(DATA EXTRACTS)

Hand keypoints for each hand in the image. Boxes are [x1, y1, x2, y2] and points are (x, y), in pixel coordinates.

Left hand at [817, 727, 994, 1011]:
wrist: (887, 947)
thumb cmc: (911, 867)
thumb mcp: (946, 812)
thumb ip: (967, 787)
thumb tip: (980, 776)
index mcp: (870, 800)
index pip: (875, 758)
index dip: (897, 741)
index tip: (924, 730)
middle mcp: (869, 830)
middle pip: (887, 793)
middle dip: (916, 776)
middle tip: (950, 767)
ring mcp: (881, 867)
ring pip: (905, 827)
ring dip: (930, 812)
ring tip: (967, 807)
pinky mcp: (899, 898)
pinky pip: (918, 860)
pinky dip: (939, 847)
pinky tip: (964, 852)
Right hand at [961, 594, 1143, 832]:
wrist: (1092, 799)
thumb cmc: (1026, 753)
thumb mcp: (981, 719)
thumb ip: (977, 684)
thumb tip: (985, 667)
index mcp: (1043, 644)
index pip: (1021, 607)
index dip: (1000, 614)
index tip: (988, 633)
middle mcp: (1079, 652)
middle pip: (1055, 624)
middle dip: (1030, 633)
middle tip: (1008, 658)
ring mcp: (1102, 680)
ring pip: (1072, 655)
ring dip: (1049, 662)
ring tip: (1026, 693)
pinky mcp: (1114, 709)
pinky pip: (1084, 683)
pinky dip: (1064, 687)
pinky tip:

(End DATA EXTRACTS)

EXERCISE PROMPT> Which lines of the listing above hold the word "index"? Copy each of them.

PROBLEM SOLUTION>
index mcp: (870, 800)
index pip: (875, 758)
index dip: (897, 741)
index tip: (924, 730)
index mcp: (1043, 644)
index pip: (1021, 607)
index dip: (1000, 614)
index tip: (988, 633)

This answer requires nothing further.